PEARSON function for calculating the Pearson correlation coefficient in Excel
PEARSON function is used to calculate the Pearson correlation coefficient r. This function is used in the work when it is necessary to reflect the degree of linear dependence between two data arrays. In Excel, there are several functions with which you can get the same result, but the universality and simplicity of the Pearson function make a choice in its favor.
How does PEARSON function in Excel?
Consider an example of calculating the Pearson correlation between two data arrays using the PEARSON function in MS EXCEL. The first array represents the temperature values, the second pressure in a certain summer period. An example of a filled table is shown in the figure:
The task is as follows: it is necessary to determine the relationship between temperature and pressure for the month of June.
An example of a solution with the function PEARSON when analyzing in Excel
- Select the cell C17 in which the Pearson criterion should be calculated as the result and press the “fx” function master button or the hot key combination (SHIFT + F3). The function wizard opens, in the Category field, select “Statistical”. In the list of statistical functions, select and click Ok:
- In the arguments menu, select Array 1; in the example, this is the morning air temperature, and then Array 2 — atmospheric pressure.
- As a result, in cell C17, we obtain the Pearson correlation coefficient. In our case, it is negative and approximately equal to -0.14.
This indicator -0.14 by Pearson, who returned the function, indicates an unfavorable dependence of temperature and pressure at an early time of day.
PEARSON function step by step instruction
The correlation coefficient is the most convenient indicator of the conjugacy of quantitative traits.
Task: Determine the linear Pearson correlation coefficient.
Solution example:
- The table shows data for a group of smokers. The first array x - represents the age of the smoker, the second array y represents the number of cigarettes smoked per day.
- Select the B4 cell in which the result will be calculated and press the fx function master button (SHIFT + F3).
- In the Statistical group, select the PEARSON function.
- Select Array 1 - smoking age, then Array 2 - the number of cigarettes smoked per day.
- Press the OK button and see the criterion for the normal Pearson distribution in cell B4.
Thus, according to the result of the calculation, the statistical conclusion of the experiment revealed a negative relationship between age and the number of cigarettes smoked per day.
PEARSON correlation analysis in Excel
Task: students were given tests for visual and verbal thinking. The average time to solve test tasks in seconds was measured. The psychologist is interested in the question: is there a relationship between the time for solving these problems?

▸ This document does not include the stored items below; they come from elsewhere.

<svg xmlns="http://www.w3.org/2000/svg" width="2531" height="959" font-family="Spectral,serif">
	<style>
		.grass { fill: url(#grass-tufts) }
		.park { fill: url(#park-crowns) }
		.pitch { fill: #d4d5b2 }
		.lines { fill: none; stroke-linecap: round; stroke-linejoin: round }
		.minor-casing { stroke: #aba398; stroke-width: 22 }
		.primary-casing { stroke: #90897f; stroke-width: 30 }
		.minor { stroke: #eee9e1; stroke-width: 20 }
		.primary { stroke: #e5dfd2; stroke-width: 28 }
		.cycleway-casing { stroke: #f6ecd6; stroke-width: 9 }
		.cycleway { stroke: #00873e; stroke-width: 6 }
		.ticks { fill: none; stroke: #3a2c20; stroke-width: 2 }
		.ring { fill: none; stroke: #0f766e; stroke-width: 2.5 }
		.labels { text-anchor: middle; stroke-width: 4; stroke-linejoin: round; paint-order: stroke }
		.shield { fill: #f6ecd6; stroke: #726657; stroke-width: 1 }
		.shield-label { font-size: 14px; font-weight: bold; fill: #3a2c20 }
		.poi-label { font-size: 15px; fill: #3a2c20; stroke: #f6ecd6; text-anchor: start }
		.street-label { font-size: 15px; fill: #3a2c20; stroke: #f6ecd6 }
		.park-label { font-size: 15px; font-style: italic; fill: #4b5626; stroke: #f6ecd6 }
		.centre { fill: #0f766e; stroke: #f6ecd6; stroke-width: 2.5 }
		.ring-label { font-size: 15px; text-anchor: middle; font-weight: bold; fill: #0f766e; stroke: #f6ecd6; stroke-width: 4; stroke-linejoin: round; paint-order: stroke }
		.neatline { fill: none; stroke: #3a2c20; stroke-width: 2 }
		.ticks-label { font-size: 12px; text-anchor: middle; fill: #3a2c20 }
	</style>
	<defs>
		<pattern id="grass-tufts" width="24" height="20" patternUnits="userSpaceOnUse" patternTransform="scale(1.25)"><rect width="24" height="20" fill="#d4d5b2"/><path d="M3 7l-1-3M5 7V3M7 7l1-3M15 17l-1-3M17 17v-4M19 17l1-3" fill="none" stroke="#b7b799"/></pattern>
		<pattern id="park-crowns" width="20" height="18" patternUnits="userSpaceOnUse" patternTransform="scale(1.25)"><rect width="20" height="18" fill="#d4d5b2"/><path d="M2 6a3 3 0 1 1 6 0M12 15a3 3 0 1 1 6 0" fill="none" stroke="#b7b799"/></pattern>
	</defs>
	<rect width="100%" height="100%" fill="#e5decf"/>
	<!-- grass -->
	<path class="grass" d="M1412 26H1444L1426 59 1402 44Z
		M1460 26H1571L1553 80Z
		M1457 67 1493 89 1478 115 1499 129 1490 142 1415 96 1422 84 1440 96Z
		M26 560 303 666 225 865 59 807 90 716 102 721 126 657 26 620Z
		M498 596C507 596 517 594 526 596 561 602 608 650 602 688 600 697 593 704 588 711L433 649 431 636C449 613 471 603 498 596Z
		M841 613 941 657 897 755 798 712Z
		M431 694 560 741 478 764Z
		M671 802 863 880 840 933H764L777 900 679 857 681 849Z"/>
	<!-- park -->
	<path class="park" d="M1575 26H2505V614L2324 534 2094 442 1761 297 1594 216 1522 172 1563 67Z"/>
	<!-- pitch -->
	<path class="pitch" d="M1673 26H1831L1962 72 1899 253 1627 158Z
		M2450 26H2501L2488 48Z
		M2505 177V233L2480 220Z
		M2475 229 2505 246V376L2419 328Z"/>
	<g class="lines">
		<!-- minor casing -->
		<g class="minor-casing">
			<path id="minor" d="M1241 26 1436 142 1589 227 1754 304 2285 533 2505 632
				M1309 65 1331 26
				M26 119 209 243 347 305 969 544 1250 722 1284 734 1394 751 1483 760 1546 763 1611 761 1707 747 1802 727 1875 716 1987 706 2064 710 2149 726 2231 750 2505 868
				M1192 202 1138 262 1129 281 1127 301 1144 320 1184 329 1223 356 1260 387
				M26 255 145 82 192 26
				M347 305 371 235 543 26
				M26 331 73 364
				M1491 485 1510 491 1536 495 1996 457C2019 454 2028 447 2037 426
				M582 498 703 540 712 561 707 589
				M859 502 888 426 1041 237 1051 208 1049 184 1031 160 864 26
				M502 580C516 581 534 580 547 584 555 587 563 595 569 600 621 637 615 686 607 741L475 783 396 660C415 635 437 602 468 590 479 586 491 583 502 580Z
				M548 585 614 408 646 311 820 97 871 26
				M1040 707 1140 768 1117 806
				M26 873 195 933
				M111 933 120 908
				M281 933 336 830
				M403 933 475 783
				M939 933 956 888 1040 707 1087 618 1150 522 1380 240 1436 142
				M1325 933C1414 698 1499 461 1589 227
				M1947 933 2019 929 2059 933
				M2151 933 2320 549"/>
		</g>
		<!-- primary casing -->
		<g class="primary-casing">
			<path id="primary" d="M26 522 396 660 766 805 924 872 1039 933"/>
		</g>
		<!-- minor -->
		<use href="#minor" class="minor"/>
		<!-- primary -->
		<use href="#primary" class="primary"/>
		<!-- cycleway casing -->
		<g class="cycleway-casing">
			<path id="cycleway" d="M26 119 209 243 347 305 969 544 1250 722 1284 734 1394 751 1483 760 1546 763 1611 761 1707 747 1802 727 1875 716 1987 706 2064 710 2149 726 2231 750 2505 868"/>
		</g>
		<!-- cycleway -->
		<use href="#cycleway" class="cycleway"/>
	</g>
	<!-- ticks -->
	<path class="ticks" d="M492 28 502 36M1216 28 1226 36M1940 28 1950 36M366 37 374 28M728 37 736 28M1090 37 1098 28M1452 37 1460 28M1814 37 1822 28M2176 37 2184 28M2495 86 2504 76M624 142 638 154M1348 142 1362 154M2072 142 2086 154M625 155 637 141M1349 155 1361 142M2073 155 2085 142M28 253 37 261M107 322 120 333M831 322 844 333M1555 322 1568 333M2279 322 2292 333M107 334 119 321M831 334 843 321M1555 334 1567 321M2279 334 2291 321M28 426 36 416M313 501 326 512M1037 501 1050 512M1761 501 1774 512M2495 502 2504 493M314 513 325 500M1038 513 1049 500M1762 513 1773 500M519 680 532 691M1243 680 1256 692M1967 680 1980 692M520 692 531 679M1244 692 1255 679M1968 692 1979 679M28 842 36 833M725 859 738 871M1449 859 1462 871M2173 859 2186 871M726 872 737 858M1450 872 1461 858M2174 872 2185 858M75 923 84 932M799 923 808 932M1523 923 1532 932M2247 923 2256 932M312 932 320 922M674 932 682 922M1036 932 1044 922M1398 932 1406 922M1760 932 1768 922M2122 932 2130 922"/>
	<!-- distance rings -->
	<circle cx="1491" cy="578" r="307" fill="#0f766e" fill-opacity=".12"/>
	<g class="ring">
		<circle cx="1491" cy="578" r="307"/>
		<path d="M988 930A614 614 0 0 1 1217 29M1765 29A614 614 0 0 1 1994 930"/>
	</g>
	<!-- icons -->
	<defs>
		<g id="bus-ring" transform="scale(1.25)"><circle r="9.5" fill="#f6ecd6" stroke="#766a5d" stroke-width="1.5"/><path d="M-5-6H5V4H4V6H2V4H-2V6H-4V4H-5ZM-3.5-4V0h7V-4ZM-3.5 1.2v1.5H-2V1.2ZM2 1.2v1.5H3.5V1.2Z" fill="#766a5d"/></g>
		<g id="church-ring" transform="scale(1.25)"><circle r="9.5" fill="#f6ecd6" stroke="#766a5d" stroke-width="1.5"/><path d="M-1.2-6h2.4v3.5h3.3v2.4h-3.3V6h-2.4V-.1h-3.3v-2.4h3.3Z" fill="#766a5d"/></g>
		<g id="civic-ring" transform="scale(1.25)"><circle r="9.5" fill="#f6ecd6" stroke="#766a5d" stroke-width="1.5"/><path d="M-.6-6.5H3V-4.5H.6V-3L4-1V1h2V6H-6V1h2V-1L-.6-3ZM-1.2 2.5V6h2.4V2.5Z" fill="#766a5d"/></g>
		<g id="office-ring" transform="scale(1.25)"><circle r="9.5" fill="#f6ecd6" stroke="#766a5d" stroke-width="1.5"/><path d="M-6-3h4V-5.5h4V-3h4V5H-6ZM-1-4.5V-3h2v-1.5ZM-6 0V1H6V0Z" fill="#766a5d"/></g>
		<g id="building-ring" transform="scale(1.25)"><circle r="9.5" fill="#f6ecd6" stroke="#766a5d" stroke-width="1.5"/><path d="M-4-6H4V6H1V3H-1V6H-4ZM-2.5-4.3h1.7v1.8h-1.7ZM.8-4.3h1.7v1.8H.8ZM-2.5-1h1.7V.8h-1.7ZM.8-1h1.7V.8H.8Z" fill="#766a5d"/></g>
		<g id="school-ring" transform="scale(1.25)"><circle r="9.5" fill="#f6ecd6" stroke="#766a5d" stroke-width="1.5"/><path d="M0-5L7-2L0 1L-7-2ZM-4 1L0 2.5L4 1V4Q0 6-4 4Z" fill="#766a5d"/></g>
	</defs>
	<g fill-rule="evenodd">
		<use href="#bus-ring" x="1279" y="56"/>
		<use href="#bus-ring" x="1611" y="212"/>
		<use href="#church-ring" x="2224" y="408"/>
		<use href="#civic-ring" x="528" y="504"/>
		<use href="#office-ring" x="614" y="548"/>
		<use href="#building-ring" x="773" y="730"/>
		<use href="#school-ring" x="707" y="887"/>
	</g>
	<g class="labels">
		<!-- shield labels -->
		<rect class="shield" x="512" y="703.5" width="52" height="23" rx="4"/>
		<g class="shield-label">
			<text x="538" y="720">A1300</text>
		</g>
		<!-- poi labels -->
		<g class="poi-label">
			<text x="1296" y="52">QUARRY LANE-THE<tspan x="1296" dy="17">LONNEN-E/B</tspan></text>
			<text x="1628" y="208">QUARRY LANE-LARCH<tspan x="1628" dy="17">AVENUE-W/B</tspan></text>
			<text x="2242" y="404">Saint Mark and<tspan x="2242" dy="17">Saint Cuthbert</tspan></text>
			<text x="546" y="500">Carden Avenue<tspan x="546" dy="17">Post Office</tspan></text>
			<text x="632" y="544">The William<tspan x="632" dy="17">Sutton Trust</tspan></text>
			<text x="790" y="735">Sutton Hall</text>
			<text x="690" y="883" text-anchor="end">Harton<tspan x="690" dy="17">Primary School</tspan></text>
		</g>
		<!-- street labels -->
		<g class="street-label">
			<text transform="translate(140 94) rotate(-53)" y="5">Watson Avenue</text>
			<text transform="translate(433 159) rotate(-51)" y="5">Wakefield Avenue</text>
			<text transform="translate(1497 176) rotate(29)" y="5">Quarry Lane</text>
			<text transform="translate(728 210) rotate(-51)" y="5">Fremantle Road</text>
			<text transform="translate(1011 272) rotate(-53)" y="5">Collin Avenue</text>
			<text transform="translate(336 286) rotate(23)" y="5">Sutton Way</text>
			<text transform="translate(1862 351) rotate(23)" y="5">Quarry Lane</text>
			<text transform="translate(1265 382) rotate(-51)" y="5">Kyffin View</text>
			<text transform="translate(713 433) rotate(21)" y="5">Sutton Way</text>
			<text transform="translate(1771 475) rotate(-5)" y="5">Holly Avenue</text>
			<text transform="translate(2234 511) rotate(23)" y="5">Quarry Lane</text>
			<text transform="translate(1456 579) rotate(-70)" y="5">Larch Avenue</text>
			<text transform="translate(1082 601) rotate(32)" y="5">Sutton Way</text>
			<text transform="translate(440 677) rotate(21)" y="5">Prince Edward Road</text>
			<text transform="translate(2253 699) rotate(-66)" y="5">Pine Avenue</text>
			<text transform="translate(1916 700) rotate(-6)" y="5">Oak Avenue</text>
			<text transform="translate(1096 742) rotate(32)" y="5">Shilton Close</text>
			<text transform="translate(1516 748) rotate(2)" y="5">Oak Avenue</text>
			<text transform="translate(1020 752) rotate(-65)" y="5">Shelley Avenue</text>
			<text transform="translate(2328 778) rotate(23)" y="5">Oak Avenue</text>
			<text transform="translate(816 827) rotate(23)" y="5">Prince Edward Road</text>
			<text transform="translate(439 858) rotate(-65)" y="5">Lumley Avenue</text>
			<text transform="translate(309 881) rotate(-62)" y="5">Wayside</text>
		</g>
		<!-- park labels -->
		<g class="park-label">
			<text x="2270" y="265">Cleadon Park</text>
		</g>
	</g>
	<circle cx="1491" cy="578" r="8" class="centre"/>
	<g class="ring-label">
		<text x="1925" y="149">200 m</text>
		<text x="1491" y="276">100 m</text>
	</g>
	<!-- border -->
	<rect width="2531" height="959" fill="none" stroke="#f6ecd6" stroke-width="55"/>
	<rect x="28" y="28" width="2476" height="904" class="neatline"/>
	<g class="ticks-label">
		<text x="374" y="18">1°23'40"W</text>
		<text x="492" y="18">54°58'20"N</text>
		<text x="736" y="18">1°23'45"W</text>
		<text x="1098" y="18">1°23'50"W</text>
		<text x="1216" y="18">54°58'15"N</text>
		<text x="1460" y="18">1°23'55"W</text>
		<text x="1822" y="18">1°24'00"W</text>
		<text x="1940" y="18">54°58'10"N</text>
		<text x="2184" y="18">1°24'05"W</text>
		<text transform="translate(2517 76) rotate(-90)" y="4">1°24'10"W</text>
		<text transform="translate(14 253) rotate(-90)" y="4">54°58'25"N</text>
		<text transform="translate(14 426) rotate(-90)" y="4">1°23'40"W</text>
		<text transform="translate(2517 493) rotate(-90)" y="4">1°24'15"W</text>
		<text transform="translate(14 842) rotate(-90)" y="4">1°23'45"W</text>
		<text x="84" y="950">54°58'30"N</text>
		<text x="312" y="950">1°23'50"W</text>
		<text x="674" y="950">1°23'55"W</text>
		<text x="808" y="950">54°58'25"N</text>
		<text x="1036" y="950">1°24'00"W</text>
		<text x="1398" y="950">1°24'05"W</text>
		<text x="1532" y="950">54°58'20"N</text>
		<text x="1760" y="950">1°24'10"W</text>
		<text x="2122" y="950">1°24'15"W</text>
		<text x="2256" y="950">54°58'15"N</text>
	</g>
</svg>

Example of a solution: we present the source data in the form of a table:
- Move the cursor to the cell F2. Open the fx function wizard (SHIFT + F3) or enter it manually.
- Choose function.
- Select the array1 B3:B21 with the mouse, then the array2 C3:C21.

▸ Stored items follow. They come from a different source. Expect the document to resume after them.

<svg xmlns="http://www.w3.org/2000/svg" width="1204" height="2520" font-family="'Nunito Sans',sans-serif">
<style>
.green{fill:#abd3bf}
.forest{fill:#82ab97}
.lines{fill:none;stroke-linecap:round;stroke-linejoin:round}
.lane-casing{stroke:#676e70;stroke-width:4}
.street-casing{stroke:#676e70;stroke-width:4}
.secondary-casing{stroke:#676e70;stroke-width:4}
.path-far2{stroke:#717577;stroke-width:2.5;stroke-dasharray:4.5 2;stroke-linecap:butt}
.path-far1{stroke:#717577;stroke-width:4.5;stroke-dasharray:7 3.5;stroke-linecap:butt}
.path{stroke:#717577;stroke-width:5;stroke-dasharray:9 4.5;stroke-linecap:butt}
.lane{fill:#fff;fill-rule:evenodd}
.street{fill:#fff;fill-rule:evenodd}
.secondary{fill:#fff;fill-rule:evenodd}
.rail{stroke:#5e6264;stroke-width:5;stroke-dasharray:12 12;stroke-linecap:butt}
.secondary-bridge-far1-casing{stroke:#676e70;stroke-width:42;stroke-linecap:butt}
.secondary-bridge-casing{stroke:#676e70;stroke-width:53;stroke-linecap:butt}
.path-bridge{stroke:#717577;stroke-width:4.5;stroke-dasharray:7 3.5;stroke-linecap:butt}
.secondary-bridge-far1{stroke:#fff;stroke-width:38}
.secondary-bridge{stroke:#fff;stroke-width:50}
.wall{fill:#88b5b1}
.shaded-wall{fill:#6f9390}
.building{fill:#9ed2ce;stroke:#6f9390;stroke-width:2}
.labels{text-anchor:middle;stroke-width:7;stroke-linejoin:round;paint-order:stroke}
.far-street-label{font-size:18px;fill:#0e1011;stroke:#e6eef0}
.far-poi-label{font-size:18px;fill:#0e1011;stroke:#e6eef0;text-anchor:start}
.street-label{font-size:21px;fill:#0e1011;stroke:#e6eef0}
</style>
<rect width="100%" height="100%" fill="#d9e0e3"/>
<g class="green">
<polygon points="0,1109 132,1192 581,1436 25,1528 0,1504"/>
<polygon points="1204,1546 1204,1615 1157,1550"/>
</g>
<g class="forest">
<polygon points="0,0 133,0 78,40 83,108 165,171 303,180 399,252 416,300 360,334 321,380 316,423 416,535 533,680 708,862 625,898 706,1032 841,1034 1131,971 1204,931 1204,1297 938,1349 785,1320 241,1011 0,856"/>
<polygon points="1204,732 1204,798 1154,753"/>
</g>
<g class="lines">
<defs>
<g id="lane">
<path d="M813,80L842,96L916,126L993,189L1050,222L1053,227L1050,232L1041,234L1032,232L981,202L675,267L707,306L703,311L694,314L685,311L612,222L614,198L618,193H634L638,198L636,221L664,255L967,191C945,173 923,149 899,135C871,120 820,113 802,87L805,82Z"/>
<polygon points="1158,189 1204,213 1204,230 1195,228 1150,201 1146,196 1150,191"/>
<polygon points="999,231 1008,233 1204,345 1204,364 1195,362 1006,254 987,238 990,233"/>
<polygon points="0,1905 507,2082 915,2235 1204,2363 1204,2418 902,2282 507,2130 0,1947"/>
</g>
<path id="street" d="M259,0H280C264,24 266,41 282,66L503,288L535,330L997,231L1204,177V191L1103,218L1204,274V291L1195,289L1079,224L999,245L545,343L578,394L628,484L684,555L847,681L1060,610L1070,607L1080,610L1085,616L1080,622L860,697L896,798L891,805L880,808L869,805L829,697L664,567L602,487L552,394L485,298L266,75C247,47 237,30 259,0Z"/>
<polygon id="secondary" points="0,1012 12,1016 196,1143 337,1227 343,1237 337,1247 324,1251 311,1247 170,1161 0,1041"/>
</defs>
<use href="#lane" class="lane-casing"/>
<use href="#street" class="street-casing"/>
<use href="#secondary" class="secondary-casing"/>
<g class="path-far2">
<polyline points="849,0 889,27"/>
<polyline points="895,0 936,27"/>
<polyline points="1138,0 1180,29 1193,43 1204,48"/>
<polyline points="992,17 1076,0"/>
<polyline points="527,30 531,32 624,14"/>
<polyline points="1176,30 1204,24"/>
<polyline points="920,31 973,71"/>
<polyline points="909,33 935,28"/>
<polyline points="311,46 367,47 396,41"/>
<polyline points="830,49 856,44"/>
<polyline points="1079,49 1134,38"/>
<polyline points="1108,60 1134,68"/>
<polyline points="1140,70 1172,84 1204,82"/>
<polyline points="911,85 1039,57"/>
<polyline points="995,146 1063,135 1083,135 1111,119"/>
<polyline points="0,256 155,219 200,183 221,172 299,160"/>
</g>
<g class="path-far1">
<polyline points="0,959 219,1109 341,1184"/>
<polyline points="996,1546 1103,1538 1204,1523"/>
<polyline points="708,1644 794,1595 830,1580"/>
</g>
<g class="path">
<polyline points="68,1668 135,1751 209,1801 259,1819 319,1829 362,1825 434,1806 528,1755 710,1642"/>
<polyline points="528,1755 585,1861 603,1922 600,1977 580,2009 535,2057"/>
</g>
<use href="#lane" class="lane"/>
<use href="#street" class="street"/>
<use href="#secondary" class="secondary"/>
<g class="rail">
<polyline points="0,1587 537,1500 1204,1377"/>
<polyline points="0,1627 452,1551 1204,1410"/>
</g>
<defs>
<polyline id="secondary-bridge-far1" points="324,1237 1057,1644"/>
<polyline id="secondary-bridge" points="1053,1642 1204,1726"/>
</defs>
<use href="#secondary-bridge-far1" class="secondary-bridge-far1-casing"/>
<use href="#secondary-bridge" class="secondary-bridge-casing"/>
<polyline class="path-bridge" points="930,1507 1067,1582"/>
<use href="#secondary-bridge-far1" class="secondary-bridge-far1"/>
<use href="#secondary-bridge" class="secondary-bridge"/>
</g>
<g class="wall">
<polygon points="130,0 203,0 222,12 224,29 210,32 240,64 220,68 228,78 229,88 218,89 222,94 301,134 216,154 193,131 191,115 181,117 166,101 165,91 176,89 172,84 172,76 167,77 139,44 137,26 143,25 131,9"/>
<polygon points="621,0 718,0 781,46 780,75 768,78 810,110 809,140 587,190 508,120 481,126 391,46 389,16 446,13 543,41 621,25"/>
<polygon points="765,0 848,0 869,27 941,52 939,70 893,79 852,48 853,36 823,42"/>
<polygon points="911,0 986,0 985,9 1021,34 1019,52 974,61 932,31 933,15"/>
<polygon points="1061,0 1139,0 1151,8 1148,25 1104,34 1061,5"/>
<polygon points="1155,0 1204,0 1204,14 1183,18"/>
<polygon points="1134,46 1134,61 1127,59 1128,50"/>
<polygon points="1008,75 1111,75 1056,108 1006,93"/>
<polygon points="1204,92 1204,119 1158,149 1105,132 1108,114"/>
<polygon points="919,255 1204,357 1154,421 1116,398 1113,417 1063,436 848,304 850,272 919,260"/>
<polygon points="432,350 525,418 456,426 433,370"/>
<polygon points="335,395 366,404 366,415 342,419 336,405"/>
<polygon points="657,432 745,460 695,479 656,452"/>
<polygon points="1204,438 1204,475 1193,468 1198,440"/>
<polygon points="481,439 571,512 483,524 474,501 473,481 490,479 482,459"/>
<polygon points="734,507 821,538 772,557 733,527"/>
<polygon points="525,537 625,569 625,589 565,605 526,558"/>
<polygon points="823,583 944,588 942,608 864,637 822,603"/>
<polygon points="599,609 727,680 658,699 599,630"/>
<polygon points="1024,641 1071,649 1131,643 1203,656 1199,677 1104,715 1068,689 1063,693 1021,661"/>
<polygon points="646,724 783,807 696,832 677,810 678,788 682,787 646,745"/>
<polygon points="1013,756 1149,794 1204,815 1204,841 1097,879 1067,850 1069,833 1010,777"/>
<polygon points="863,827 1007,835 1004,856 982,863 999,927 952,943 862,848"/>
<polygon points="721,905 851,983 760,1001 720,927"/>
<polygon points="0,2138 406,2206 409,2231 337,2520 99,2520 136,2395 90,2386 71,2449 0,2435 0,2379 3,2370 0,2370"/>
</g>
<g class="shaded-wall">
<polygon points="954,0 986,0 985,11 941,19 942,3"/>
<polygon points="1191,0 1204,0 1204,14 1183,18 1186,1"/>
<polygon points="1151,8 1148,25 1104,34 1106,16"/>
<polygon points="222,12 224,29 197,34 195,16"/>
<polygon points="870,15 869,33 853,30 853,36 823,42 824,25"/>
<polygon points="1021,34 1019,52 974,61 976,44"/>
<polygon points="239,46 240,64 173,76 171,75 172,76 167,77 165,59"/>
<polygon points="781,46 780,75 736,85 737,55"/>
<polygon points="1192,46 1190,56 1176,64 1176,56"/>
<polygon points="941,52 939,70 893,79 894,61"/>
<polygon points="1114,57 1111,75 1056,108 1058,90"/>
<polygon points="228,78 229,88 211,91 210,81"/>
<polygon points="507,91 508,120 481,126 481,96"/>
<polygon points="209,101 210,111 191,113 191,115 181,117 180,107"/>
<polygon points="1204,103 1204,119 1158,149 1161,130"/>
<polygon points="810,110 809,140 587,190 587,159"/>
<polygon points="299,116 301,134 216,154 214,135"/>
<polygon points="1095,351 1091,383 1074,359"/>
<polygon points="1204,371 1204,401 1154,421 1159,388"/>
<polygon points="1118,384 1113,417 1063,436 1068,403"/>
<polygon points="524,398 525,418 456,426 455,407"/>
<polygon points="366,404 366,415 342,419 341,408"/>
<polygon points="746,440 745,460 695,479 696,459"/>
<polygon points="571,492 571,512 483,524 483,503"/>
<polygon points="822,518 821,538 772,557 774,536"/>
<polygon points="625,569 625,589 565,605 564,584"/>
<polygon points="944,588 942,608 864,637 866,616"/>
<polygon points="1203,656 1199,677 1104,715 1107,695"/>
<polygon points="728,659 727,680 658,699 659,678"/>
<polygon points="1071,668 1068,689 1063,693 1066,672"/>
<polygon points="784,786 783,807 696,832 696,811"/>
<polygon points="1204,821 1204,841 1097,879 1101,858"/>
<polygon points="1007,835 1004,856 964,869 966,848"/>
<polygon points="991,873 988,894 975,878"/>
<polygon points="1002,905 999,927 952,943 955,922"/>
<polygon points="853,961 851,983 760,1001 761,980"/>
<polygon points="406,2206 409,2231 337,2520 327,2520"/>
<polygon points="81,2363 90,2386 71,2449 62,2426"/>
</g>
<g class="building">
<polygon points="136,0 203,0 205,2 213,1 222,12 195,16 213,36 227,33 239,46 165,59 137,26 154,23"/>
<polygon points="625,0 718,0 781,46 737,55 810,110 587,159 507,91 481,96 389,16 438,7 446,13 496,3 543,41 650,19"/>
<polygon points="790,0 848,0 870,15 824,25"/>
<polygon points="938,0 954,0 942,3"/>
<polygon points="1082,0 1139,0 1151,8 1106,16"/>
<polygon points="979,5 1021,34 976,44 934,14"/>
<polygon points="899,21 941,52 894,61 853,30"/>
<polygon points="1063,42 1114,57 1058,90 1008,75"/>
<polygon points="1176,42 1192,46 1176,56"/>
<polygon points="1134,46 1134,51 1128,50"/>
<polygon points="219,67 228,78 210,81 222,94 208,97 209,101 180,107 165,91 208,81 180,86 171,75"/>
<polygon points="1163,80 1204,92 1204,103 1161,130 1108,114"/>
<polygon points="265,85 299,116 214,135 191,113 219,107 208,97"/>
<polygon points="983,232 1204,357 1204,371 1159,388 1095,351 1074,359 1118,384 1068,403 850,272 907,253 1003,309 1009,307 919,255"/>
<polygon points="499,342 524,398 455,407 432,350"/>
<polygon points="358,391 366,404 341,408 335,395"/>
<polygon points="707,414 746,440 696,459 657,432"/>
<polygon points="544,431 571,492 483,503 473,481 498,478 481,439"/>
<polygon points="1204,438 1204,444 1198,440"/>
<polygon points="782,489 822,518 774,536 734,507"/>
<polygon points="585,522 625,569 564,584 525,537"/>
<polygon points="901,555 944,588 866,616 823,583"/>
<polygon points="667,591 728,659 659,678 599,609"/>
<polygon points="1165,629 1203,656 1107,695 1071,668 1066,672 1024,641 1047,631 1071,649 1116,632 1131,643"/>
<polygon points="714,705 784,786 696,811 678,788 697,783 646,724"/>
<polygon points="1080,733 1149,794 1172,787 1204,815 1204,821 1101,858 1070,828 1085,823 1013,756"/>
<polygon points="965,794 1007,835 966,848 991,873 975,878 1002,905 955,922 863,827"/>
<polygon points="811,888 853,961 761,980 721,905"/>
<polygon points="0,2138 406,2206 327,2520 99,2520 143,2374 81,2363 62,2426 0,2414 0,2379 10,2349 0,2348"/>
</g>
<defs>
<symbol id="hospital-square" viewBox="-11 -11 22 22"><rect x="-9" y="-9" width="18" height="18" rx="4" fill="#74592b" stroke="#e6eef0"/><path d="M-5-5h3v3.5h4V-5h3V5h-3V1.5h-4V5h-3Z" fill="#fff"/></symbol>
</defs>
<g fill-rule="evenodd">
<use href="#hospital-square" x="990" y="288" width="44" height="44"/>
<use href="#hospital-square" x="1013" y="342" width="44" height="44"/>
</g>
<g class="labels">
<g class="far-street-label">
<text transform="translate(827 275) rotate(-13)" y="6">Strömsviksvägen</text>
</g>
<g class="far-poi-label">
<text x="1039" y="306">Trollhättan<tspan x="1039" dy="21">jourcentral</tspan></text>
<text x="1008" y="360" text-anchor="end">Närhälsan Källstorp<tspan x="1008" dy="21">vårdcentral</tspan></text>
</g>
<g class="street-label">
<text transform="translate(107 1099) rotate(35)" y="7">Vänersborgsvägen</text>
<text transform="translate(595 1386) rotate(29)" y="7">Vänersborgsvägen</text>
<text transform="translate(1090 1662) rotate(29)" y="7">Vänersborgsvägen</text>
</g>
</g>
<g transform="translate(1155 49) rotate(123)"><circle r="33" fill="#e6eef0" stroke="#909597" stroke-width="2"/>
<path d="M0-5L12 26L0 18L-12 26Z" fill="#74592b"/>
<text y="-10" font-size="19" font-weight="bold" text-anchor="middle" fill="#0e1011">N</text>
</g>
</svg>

- Press OK and in cell F2 we get the Pearson compatibility criterion.
Interpretation of the result of the calculation according to Pearson
The value of the Pearson linear correlation coefficient cannot exceed +1 and be less than -1. These two numbers +1 and -1 are the boundaries for the correlation coefficient. When the calculation results in a value greater than +1 or less than -1, therefore, an error has occurred in the calculations.
If the modulus of the correlation is close to 1, then this corresponds to a high level of coupling between the variables.
Download examples PEARSON function for correlation in Excel
If the minus sign is received, then the larger value of one sign corresponds to the smaller value of the other. In other words, in the presence of a minus sign, an increase in one variable (sign, value) corresponds to a decrease in another variable. This dependence is called inversely proportional. These provisions are very important to clearly understand for the correct interpretation of the obtained correlation dependence.